Requiem for Phil
"Me playing pastiche American folk music would never suit all the repressed conflict or Phil's dark, angry intelligence." --Jonny Greenwood
The score is indeed a standout. It's what I remembered most from the movie. Some might see it as a weakness, but maybe "too prominent" is the point. Forgoing "pastiche folk music" for westerns, with seemingly soft (as evidenced by track 3's name) and delicate viola and plucking bass, this brooding and moody score has an overpowering presence which is apt for the theme, in that soft doesn't necessarily mean weak.
The music speaks to me personally. Some might call the movie an examination of toxic masculinity, but growing up as homosexual (Wow apparently I can't type G-A-Y on douban now, talking about depressing...) in a typical conservative small town, I harbor much of the repressed anger and defense mechanism Phil exhibits.
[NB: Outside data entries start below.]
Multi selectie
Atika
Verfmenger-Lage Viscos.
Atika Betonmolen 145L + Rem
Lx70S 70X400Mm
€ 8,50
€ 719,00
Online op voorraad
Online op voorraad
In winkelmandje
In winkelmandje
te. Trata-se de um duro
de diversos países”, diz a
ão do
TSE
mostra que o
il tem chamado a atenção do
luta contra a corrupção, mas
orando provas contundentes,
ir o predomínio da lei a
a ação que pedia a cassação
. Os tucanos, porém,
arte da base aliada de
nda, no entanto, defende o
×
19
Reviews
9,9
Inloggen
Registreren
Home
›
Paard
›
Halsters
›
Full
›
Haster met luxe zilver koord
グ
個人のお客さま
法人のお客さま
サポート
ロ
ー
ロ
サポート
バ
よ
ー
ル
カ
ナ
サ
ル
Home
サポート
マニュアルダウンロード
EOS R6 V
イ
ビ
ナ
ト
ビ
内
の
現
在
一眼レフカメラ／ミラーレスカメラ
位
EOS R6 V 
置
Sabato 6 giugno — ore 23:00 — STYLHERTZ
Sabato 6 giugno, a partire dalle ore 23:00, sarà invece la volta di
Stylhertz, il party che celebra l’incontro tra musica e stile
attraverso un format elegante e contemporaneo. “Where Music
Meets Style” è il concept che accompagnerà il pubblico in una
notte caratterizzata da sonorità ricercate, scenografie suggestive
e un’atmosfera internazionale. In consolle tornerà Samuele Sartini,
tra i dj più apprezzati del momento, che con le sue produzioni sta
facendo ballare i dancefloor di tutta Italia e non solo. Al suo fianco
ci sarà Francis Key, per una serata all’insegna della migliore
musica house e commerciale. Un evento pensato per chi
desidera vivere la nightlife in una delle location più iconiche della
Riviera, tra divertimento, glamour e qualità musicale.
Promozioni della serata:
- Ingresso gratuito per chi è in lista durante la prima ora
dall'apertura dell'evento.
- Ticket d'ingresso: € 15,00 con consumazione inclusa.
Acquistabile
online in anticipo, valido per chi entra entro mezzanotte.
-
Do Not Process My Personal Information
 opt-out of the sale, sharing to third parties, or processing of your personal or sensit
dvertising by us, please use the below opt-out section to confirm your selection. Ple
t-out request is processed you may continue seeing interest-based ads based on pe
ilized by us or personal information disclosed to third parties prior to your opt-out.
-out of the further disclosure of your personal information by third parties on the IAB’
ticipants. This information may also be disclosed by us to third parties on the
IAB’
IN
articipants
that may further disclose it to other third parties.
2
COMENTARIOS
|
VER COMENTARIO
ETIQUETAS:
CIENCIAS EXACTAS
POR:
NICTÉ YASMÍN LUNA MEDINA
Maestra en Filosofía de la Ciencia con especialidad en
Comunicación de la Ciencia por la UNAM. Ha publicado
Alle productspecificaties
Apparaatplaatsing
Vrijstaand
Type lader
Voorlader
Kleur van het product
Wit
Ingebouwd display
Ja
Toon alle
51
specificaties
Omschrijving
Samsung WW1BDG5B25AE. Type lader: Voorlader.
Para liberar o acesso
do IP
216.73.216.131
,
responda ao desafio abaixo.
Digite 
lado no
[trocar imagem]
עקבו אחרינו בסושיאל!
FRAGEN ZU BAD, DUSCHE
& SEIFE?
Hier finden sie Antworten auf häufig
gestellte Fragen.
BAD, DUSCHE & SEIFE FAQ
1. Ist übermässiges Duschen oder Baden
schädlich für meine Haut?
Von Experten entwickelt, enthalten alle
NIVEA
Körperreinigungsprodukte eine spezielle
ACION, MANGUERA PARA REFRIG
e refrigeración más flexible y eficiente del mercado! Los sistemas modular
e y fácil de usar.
And I too, have somehow been accused of being toxic, by someone I thought would be more understanding no less (It's a long story). So kudos to Jane Campion for giving voice to nuanced feelings like this.
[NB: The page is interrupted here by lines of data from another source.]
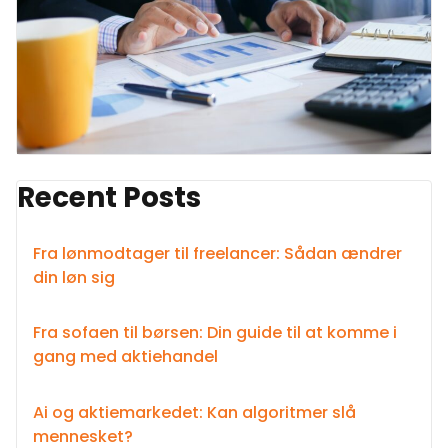
Recent Posts
Fra lønmodtager til freelancer: Sådan ændrer
din løn sig
Fra sofaen til børsen: Din guide til at komme i
gang med aktiehandel
Ai og aktiemarkedet: Kan algoritmer slå
mennesket?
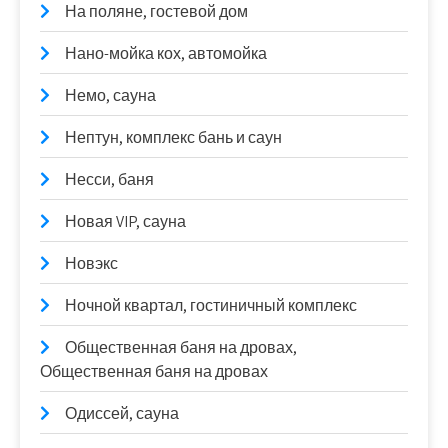
На поляне, гостевой дом
Нано-мойка кох, автомойка
Немо, сауна
Нептун, комплекс бань и саун
Несси, баня
Новая VIP, сауна
Новэкс
Ночной квартал, гостиничный комплекс
Общественная баня на дровах,
Общественная баня на дровах
Одиссей, сауна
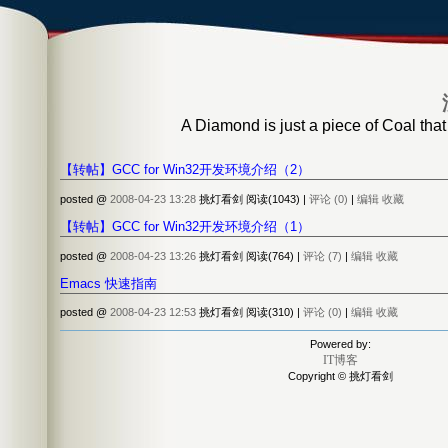
A Diamond is just a piece of Coal that
【转帖】GCC for Win32开发环境介绍（2）
posted @
2008-04-23 13:28
挑灯看剑 阅读(1043) |
评论 (0)
|
编辑
收藏
【转帖】GCC for Win32开发环境介绍（1）
posted @
2008-04-23 13:26
挑灯看剑 阅读(764) |
评论 (7)
|
编辑
收藏
Emacs 快速指南
posted @
2008-04-23 12:53
挑灯看剑 阅读(310) |
评论 (0)
|
编辑
收藏
Powered by:
IT博客
Copyright © 挑灯看剑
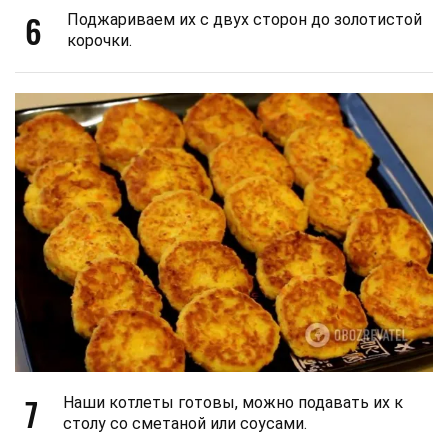
6
Поджариваем их с двух сторон до золотистой
корочки.
7
Наши котлеты готовы, можно подавать их к
столу со сметаной или соусами.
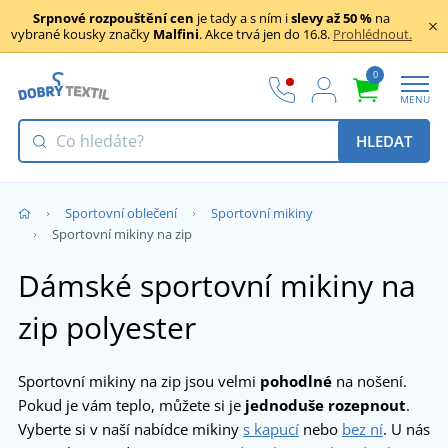
Srpnové rozpouštění cen
je tady a s ním i
slevy až 50 %
na
vybrané kousky značky
Malfini
. Akce trvá jen do 16.8.
Prohlédnout.
0
MENU
HLEDAT
Sportovní oblečení
Sportovní mikiny
Sportovní mikiny na zip
Dámské sportovní mikiny na
zip polyester
Sportovní mikiny na zip jsou velmi
pohodlné
na nošení.
Pokud je vám teplo, můžete si je
jednoduše rozepnout
.
Vyberte si v naší nabídce mikiny
s kapucí
nebo
bez ní
. U nás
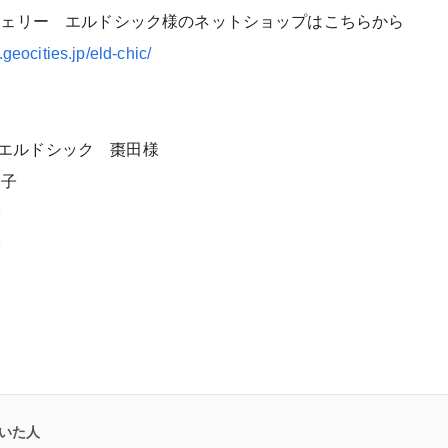
ンジェリー エルドシック様のネットショップはこちらから
.geocities.jp/eld-chic/
エルドシック 棗田様
智子
子
子
いた人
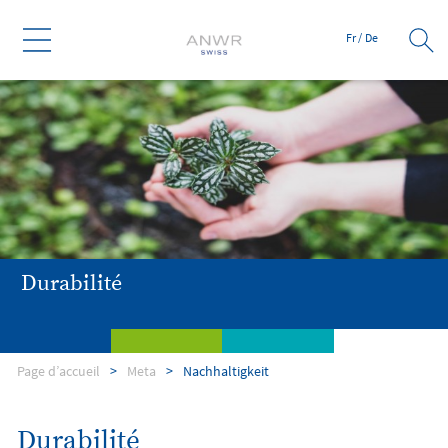
Fr
/
De
Durabilité
Page d’accueil
Meta
Nachhaltigkeit
Services
Branches
Entreprise
Durabilité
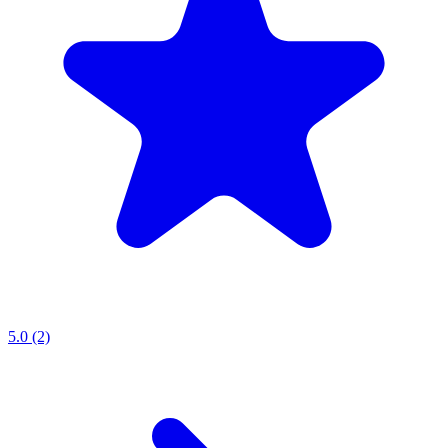
5.0 (2)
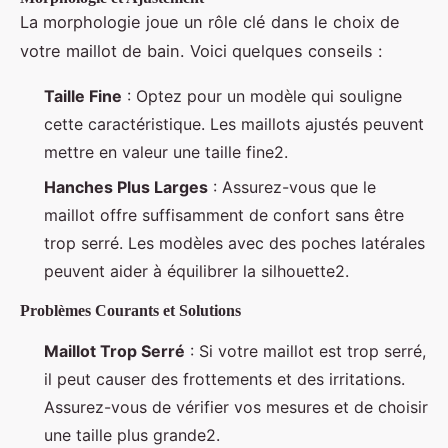
La morphologie joue un rôle clé dans le choix de
votre maillot de bain. Voici quelques conseils :
Taille Fine
: Optez pour un modèle qui souligne
cette caractéristique. Les maillots ajustés peuvent
mettre en valeur une taille fine2.
Hanches Plus Larges
: Assurez-vous que le
maillot offre suffisamment de confort sans être
trop serré. Les modèles avec des poches latérales
peuvent aider à équilibrer la silhouette2.
Problèmes Courants et Solutions
Maillot Trop Serré
: Si votre maillot est trop serré,
il peut causer des frottements et des irritations.
Assurez-vous de vérifier vos mesures et de choisir
une taille plus grande2.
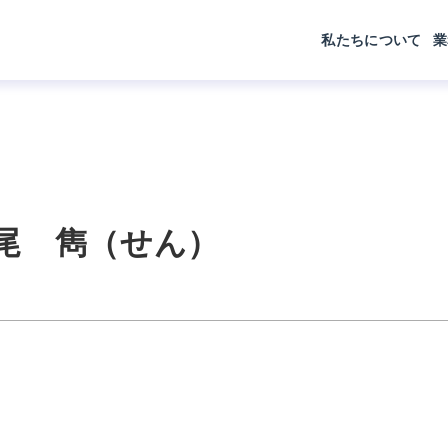
私たちについて
業
尾 雋（せん）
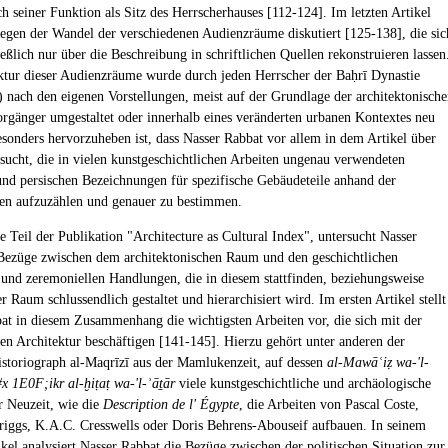
ch seiner Funktion als Sitz des Herrscherhauses [112-124]. Im letzten Artikel
egen der Wandel der verschiedenen Audienzräume diskutiert [125-138], die sic
ießlich nur über die Beschreibung in schriftlichen Quellen rekonstruieren lassen
ktur dieser Audienzräume wurde durch jeden Herrscher der Baḥrī Dynastie
 nach den eigenen Vorstellungen, meist auf der Grundlage der architektonisch
orgänger umgestaltet oder innerhalb eines veränderten urbanen Kontextes neu
Besonders hervorzuheben ist, dass Nasser Rabbat vor allem in dem Artikel über
sucht, die in vielen kunstgeschichtlichen Arbeiten ungenau verwendeten
und persischen Bezeichnungen für spezifische Gebäudeteile anhand der
en aufzuzählen und genauer zu bestimmen.
e Teil der Publikation "Architecture as Cultural Index", untersucht Nasser
Bezüge zwischen dem architektonischen Raum und den geschichtlichen
 und zeremoniellen Handlungen, die in diesem stattfinden, beziehungsweise
r Raum schlussendlich gestaltet und hierarchisiert wird. Im ersten Artikel stellt
at in diesem Zusammenhang die wichtigsten Arbeiten vor, die sich mit der
n Architektur beschäftigen [141-145]. Hierzu gehört unter anderen der
istoriograph al-Maqrīzī aus der Mamlukenzeit, auf dessen
al-Mawāʿiẓ wa-'l-
#x 1E0F;ikr al-ḫiṭaṭ wa-'l-ʾāṯār
viele kunstgeschichtliche und archäologische
r Neuzeit, wie die
Description de l' Égypte
, die Arbeiten von Pascal Coste,
riggs, K.A.C. Cresswells oder Doris Behrens-Abouseif aufbauen. In seinem
ikel analysiert Nasser Rabbat die Bezüge zwischen der politischen Situation zur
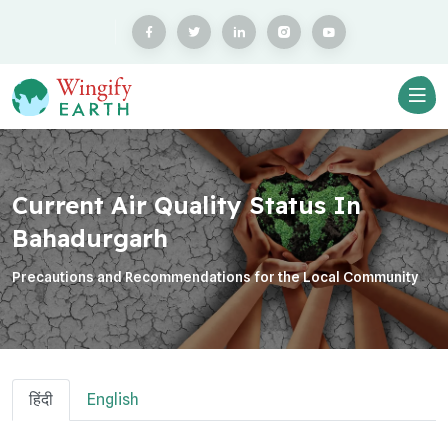
Current Air Quality Status In
Bahadurgarh
Precautions and Recommendations for the Local Community
हिंदी
English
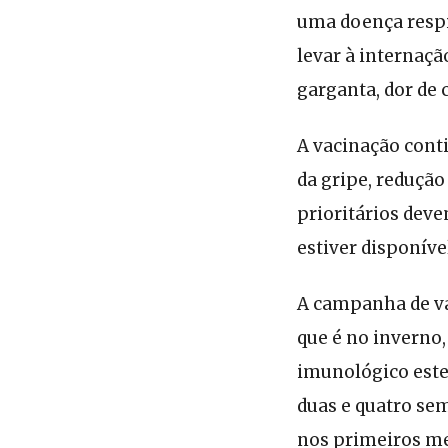
uma doença respi
levar à internaçã
garganta, dor de 
A vacinação cont
da gripe, redução
prioritários dev
estiver disponív
A campanha de vac
que é no inverno,
imunológico este
duas e quatro sem
nos primeiros mes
The opening 25 years has intricate and poignant harmonic textures and sets the tone nicely, reminds one of long years of solitude and misunderstanding, and the sense of feeling trapped and not being able to live your life to the fullest. Didn't Phil go to Yale and studied the classics? Now he ends up acting macho and terrorizing happy people. He must feel jealous about the fact that Peter's so comfortable with himself and accepted by his mother.
The Prelude is perhaps a variation of Bach's ubiquitous Prélude of Cello Suite No. 1 in G Major, the one Yo-Yo Ma described as representing the "infinitude of what we have in the natural world". Greenwood's version is also vast in its arpeggiating cadence, appears hopeful in the beginning but slowly turns into a foreboding darkness, is a more sentimental take on I imagine the tragic nature of human condition.
Other highlights: Figured it Out grabs you with its string clusters and feelings of finality. Viola Quartet's delayed coupling strings sounds to me like remembrance and perhaps mourning of one's past and future. The disquieting and shaking violin in They Were Mine reminds me of John Adam's Shaker Loops, a minimalist classic.
Overall the score, in contrast to the typical artificialness of the formulaic cinematic strings, has a heightened emotional complexity to it. For laying open more dark recess of the human mind, I don't think Radiohead's Guitarist is now a befitting title for the composer. The modernist music can also work in current day settings, perhaps a film reflecting on the current zeitgeist. I can picture a slow motion shot in a cityscape full of hollowing skyscrapers, the protagonist's hair blowing in the wind.